BEGIN

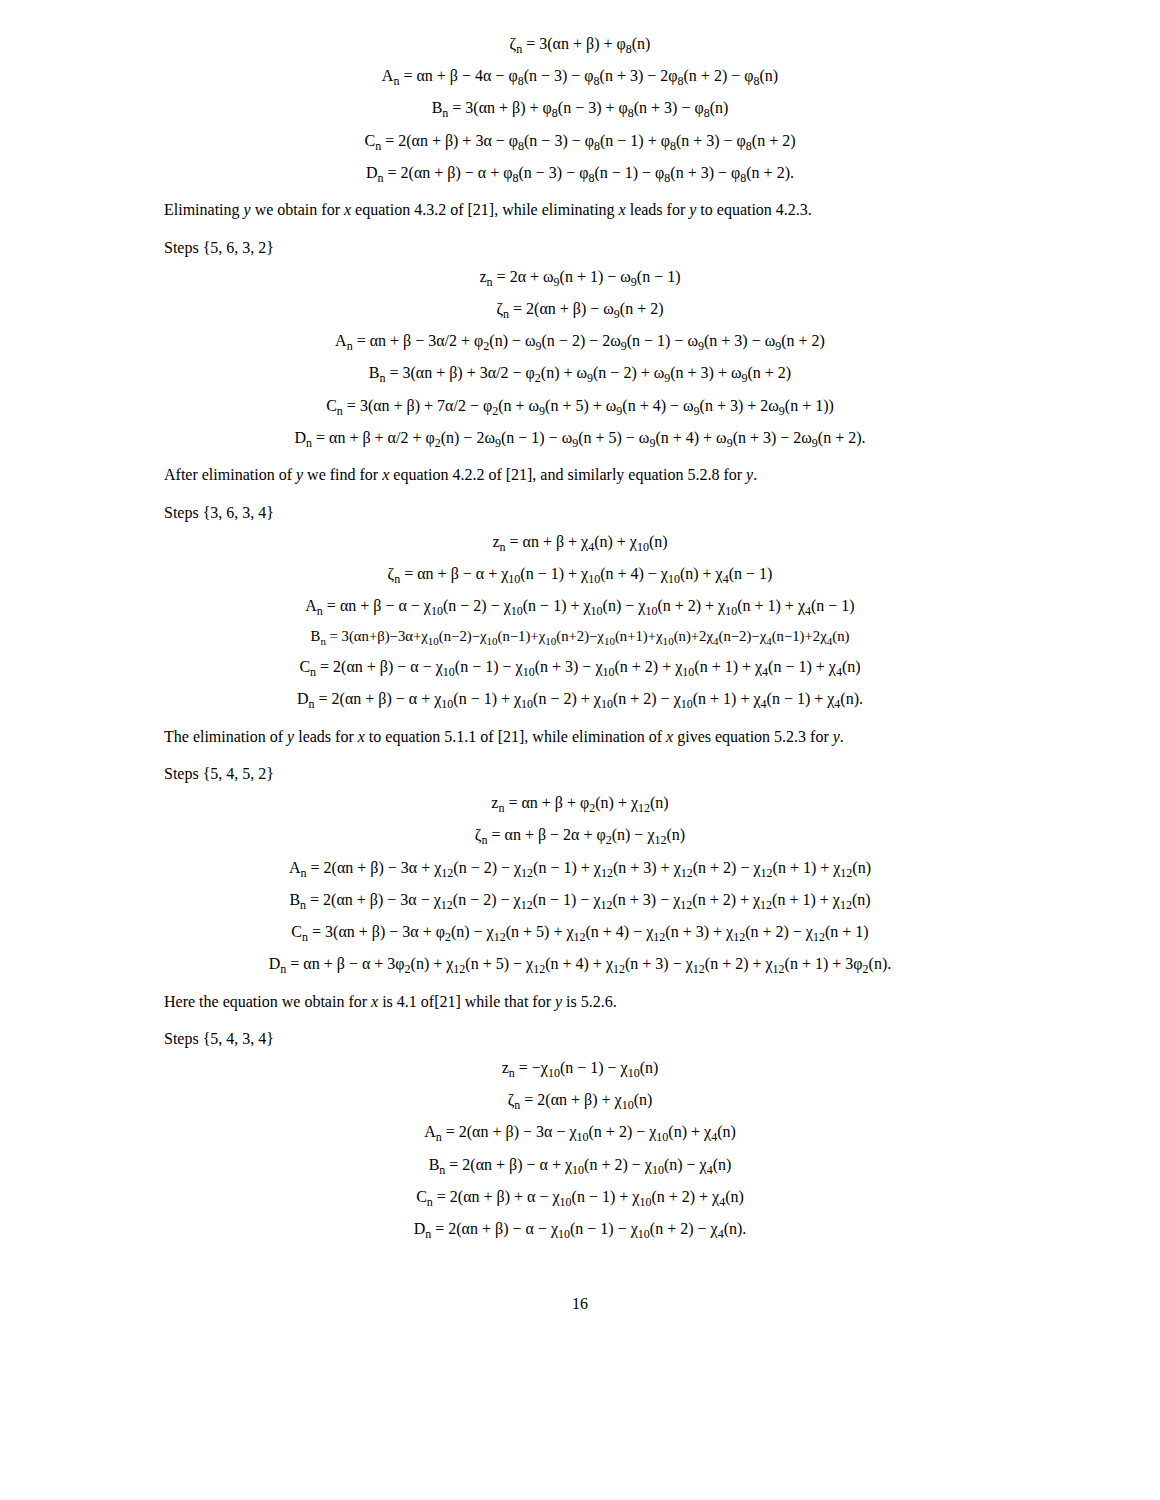ζn = 3(αn + β) + φ8(n)
An = αn + β − 4α − φ8(n − 3) − φ8(n + 3) − 2φ8(n + 2) − φ8(n)
Bn = 3(αn + β) + φ8(n − 3) + φ8(n + 3) − φ8(n)
Cn = 2(αn + β) + 3α − φ8(n − 3) − φ8(n − 1) + φ8(n + 3) − φ8(n + 2)
Dn = 2(αn + β) − α + φ8(n − 3) − φ8(n − 1) − φ8(n + 3) − φ8(n + 2).
Eliminating y we obtain for x equation 4.3.2 of [21], while eliminating x leads for y to equation 4.2.3.
Steps {5, 6, 3, 2}
zn = 2α + ω9(n + 1) − ω9(n − 1)
ζn = 2(αn + β) − ω9(n + 2)
An = αn + β − 3α/2 + φ2(n) − ω9(n − 2) − 2ω9(n − 1) − ω9(n + 3) − ω9(n + 2)
Bn = 3(αn + β) + 3α/2 − φ2(n) + ω9(n − 2) + ω9(n + 3) + ω9(n + 2)
Cn = 3(αn + β) + 7α/2 − φ2(n + ω9(n + 5) + ω9(n + 4) − ω9(n + 3) + 2ω9(n + 1))
Dn = αn + β + α/2 + φ2(n) − 2ω9(n − 1) − ω9(n + 5) − ω9(n + 4) + ω9(n + 3) − 2ω9(n + 2).
After elimination of y we find for x equation 4.2.2 of [21], and similarly equation 5.2.8 for y.
Steps {3, 6, 3, 4}
zn = αn + β + χ4(n) + χ10(n)
ζn = αn + β − α + χ10(n − 1) + χ10(n + 4) − χ10(n) + χ4(n − 1)
An = αn + β − α − χ10(n − 2) − χ10(n − 1) + χ10(n) − χ10(n + 2) + χ10(n + 1) + χ4(n − 1)
Bn = 3(αn+β)−3α+χ10(n−2)−χ10(n−1)+χ10(n+2)−χ10(n+1)+χ10(n)+2χ4(n−2)−χ4(n−1)+2χ4(n)
Cn = 2(αn + β) − α − χ10(n − 1) − χ10(n + 3) − χ10(n + 2) + χ10(n + 1) + χ4(n − 1) + χ4(n)
Dn = 2(αn + β) − α + χ10(n − 1) + χ10(n − 2) + χ10(n + 2) − χ10(n + 1) + χ4(n − 1) + χ4(n).
The elimination of y leads for x to equation 5.1.1 of [21], while elimination of x gives equation 5.2.3 for y.
Steps {5, 4, 5, 2}
zn = αn + β + φ2(n) + χ12(n)
ζn = αn + β − 2α + φ2(n) − χ12(n)
An = 2(αn + β) − 3α + χ12(n − 2) − χ12(n − 1) + χ12(n + 3) + χ12(n + 2) − χ12(n + 1) + χ12(n)
Bn = 2(αn + β) − 3α − χ12(n − 2) − χ12(n − 1) − χ12(n + 3) − χ12(n + 2) + χ12(n + 1) + χ12(n)
Cn = 3(αn + β) − 3α + φ2(n) − χ12(n + 5) + χ12(n + 4) − χ12(n + 3) + χ12(n + 2) − χ12(n + 1)
Dn = αn + β − α + 3φ2(n) + χ12(n + 5) − χ12(n + 4) + χ12(n + 3) − χ12(n + 2) + χ12(n + 1) + 3φ2(n).
Here the equation we obtain for x is 4.1 of[21] while that for y is 5.2.6.
Steps {5, 4, 3, 4}
zn = −χ10(n − 1) − χ10(n)
ζn = 2(αn + β) + χ10(n)
An = 2(αn + β) − 3α − χ10(n + 2) − χ10(n) + χ4(n)
Bn = 2(αn + β) − α + χ10(n + 2) − χ10(n) − χ4(n)
Cn = 2(αn + β) + α − χ10(n − 1) + χ10(n + 2) + χ4(n)
Dn = 2(αn + β) − α − χ10(n − 1) − χ10(n + 2) − χ4(n).
16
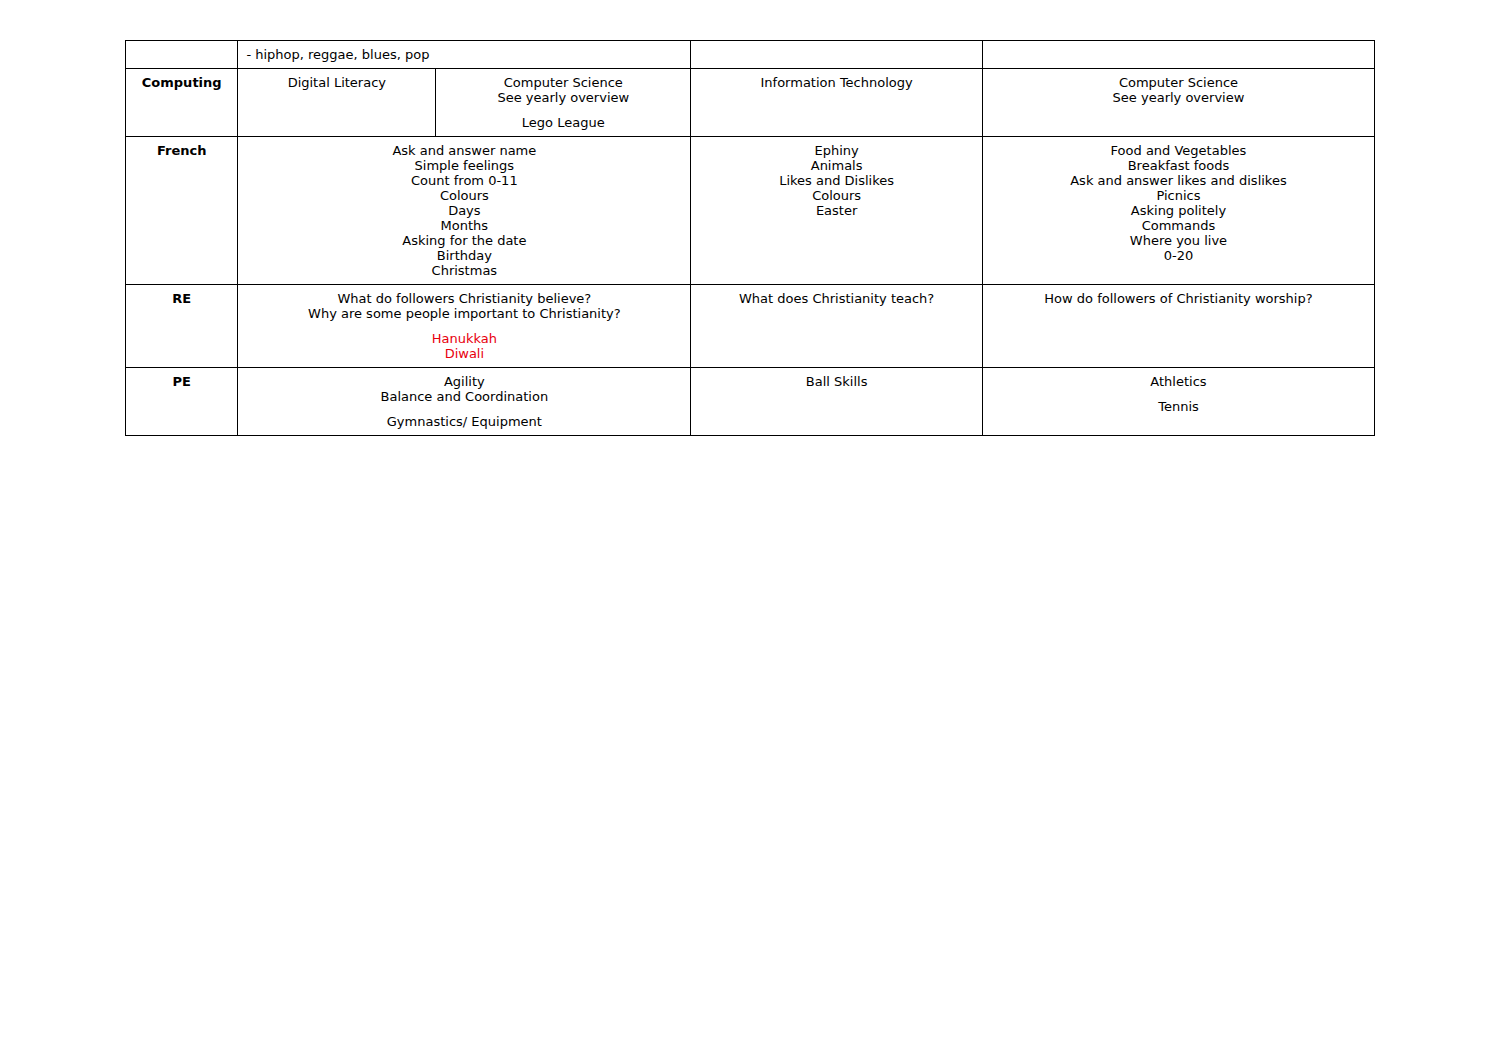| | - hiphop, reggae, blues, pop | | |
| Computing | Digital Literacy | Computer Science See yearly overview Lego League | Information Technology | Computer Science See yearly overview |
| French | Ask and answer name Simple feelings Count from 0-11 Colours Days Months Asking for the date Birthday Christmas | Ephiny Animals Likes and Dislikes Colours Easter | Food and Vegetables Breakfast foods Ask and answer likes and dislikes Picnics Asking politely Commands Where you live 0-20 |
| RE | What do followers Christianity believe? Why are some people important to Christianity? Hanukkah Diwali | What does Christianity teach? | How do followers of Christianity worship? |
| PE | Agility Balance and Coordination Gymnastics/ Equipment | Ball Skills | Athletics Tennis |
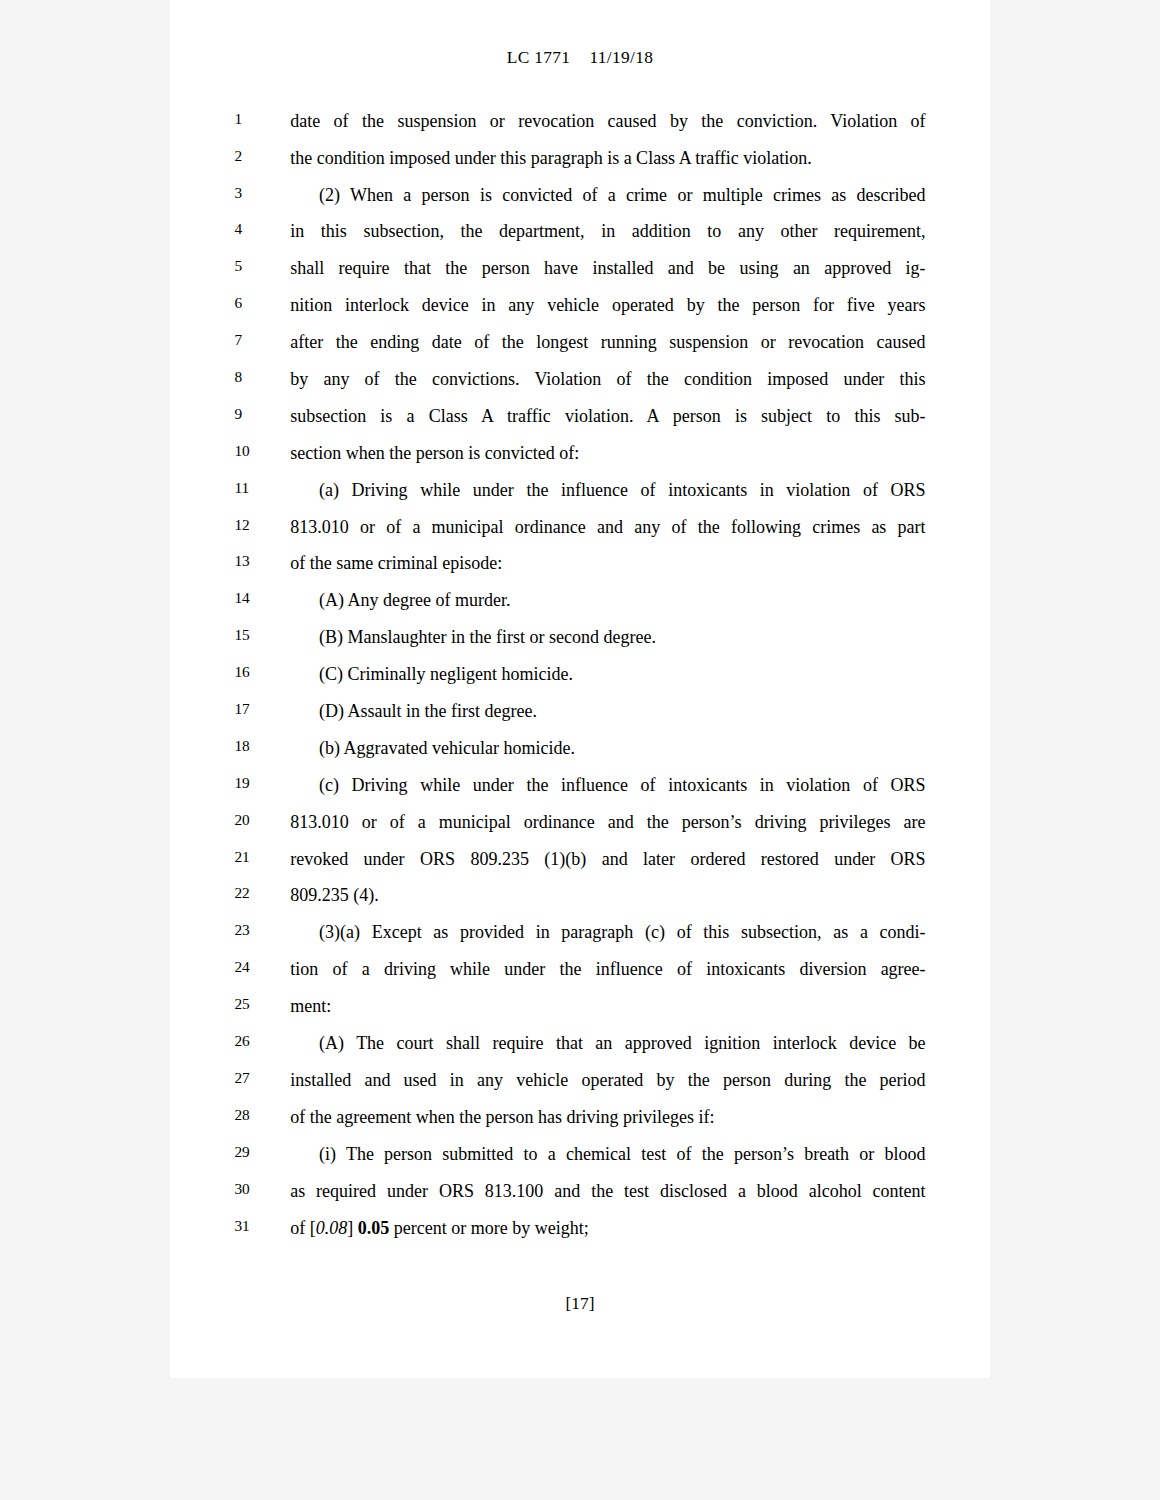LC 177111/19/18
date of the suspension or revocation caused by the conviction. Violation of
the condition imposed under this paragraph is a Class A traffic violation.
(2) When a person is convicted of a crime or multiple crimes as described
in this subsection, the department, in addition to any other requirement,
shall require that the person have installed and be using an approved ig-
nition interlock device in any vehicle operated by the person for five years
after the ending date of the longest running suspension or revocation caused
by any of the convictions. Violation of the condition imposed under this
subsection is a Class A traffic violation. A person is subject to this sub-
section when the person is convicted of:
(a) Driving while under the influence of intoxicants in violation of ORS
813.010 or of a municipal ordinance and any of the following crimes as part
of the same criminal episode:
(A) Any degree of murder.
(B) Manslaughter in the first or second degree.
(C) Criminally negligent homicide.
(D) Assault in the first degree.
(b) Aggravated vehicular homicide.
(c) Driving while under the influence of intoxicants in violation of ORS
813.010 or of a municipal ordinance and the person’s driving privileges are
revoked under ORS 809.235 (1)(b) and later ordered restored under ORS
809.235 (4).
(3)(a) Except as provided in paragraph (c) of this subsection, as a condi-
tion of a driving while under the influence of intoxicants diversion agree-
ment:
(A) The court shall require that an approved ignition interlock device be
installed and used in any vehicle operated by the person during the period
of the agreement when the person has driving privileges if:
(i) The person submitted to a chemical test of the person’s breath or blood
as required under ORS 813.100 and the test disclosed a blood alcohol content
of [0.08] 0.05 percent or more by weight;
[17]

END

Task objective » For each record above, write out its text exactly and skip any picture.

Answer box »
ζn = 3(αn + β) + φ8(n)
An = αn + β − 4α − φ8(n − 3) − φ8(n + 3) − 2φ8(n + 2) − φ8(n)
Bn = 3(αn + β) + φ8(n − 3) + φ8(n + 3) − φ8(n)
Cn = 2(αn + β) + 3α − φ8(n − 3) − φ8(n − 1) + φ8(n + 3) − φ8(n + 2)
Dn = 2(αn + β) − α + φ8(n − 3) − φ8(n − 1) − φ8(n + 3) − φ8(n + 2).
Eliminating y we obtain for x equation 4.3.2 of [21], while eliminating x leads for y to equation 4.2.3.
Steps {5, 6, 3, 2}
zn = 2α + ω9(n + 1) − ω9(n − 1)
ζn = 2(αn + β) − ω9(n + 2)
An = αn + β − 3α/2 + φ2(n) − ω9(n − 2) − 2ω9(n − 1) − ω9(n + 3) − ω9(n + 2)
Bn = 3(αn + β) + 3α/2 − φ2(n) + ω9(n − 2) + ω9(n + 3) + ω9(n + 2)
Cn = 3(αn + β) + 7α/2 − φ2(n + ω9(n + 5) + ω9(n + 4) − ω9(n + 3) + 2ω9(n + 1))
Dn = αn + β + α/2 + φ2(n) − 2ω9(n − 1) − ω9(n + 5) − ω9(n + 4) + ω9(n + 3) − 2ω9(n + 2).
After elimination of y we find for x equation 4.2.2 of [21], and similarly equation 5.2.8 for y.
Steps {3, 6, 3, 4}
zn = αn + β + χ4(n) + χ10(n)
ζn = αn + β − α + χ10(n − 1) + χ10(n + 4) − χ10(n) + χ4(n − 1)
An = αn + β − α − χ10(n − 2) − χ10(n − 1) + χ10(n) − χ10(n + 2) + χ10(n + 1) + χ4(n − 1)
Bn = 3(αn+β)−3α+χ10(n−2)−χ10(n−1)+χ10(n+2)−χ10(n+1)+χ10(n)+2χ4(n−2)−χ4(n−1)+2χ4(n)
Cn = 2(αn + β) − α − χ10(n − 1) − χ10(n + 3) − χ10(n + 2) + χ10(n + 1) + χ4(n − 1) + χ4(n)
Dn = 2(αn + β) − α + χ10(n − 1) + χ10(n − 2) + χ10(n + 2) − χ10(n + 1) + χ4(n − 1) + χ4(n).
The elimination of y leads for x to equation 5.1.1 of [21], while elimination of x gives equation 5.2.3 for y.
Steps {5, 4, 5, 2}
zn = αn + β + φ2(n) + χ12(n)
ζn = αn + β − 2α + φ2(n) − χ12(n)
An = 2(αn + β) − 3α + χ12(n − 2) − χ12(n − 1) + χ12(n + 3) + χ12(n + 2) − χ12(n + 1) + χ12(n)
Bn = 2(αn + β) − 3α − χ12(n − 2) − χ12(n − 1) − χ12(n + 3) − χ12(n + 2) + χ12(n + 1) + χ12(n)
Cn = 3(αn + β) − 3α + φ2(n) − χ12(n + 5) + χ12(n + 4) − χ12(n + 3) + χ12(n + 2) − χ12(n + 1)
Dn = αn + β − α + 3φ2(n) + χ12(n + 5) − χ12(n + 4) + χ12(n + 3) − χ12(n + 2) + χ12(n + 1) + 3φ2(n).
Here the equation we obtain for x is 4.1 of[21] while that for y is 5.2.6.
Steps {5, 4, 3, 4}
zn = −χ10(n − 1) − χ10(n)
ζn = 2(αn + β) + χ10(n)
An = 2(αn + β) − 3α − χ10(n + 2) − χ10(n) + χ4(n)
Bn = 2(αn + β) − α + χ10(n + 2) − χ10(n) − χ4(n)
Cn = 2(αn + β) + α − χ10(n − 1) + χ10(n + 2) + χ4(n)
Dn = 2(αn + β) − α − χ10(n − 1) − χ10(n + 2) − χ4(n).
16
| | - hiphop, reggae, blues, pop | | |
| Computing | Digital Literacy | Computer Science See yearly overview Lego League | Information Technology | Computer Science See yearly overview |
| French | Ask and answer name Simple feelings Count from 0-11 Colours Days Months Asking for the date Birthday Christmas | Ephiny Animals Likes and Dislikes Colours Easter | Food and Vegetables Breakfast foods Ask and answer likes and dislikes Picnics Asking politely Commands Where you live 0-20 |
| RE | What do followers Christianity believe? Why are some people important to Christianity? Hanukkah Diwali | What does Christianity teach? | How do followers of Christianity worship? |
| PE | Agility Balance and Coordination Gymnastics/ Equipment | Ball Skills | Athletics Tennis |
LC 177111/19/18
date of the suspension or revocation caused by the conviction. Violation of
the condition imposed under this paragraph is a Class A traffic violation.
(2) When a person is convicted of a crime or multiple crimes as described
in this subsection, the department, in addition to any other requirement,
shall require that the person have installed and be using an approved ig-
nition interlock device in any vehicle operated by the person for five years
after the ending date of the longest running suspension or revocation caused
by any of the convictions. Violation of the condition imposed under this
subsection is a Class A traffic violation. A person is subject to this sub-
section when the person is convicted of:
(a) Driving while under the influence of intoxicants in violation of ORS
813.010 or of a municipal ordinance and any of the following crimes as part
of the same criminal episode:
(A) Any degree of murder.
(B) Manslaughter in the first or second degree.
(C) Criminally negligent homicide.
(D) Assault in the first degree.
(b) Aggravated vehicular homicide.
(c) Driving while under the influence of intoxicants in violation of ORS
813.010 or of a municipal ordinance and the person’s driving privileges are
revoked under ORS 809.235 (1)(b) and later ordered restored under ORS
809.235 (4).
(3)(a) Except as provided in paragraph (c) of this subsection, as a condi-
tion of a driving while under the influence of intoxicants diversion agree-
ment:
(A) The court shall require that an approved ignition interlock device be
installed and used in any vehicle operated by the person during the period
of the agreement when the person has driving privileges if:
(i) The person submitted to a chemical test of the person’s breath or blood
as required under ORS 813.100 and the test disclosed a blood alcohol content
of [0.08] 0.05 percent or more by weight;
[17]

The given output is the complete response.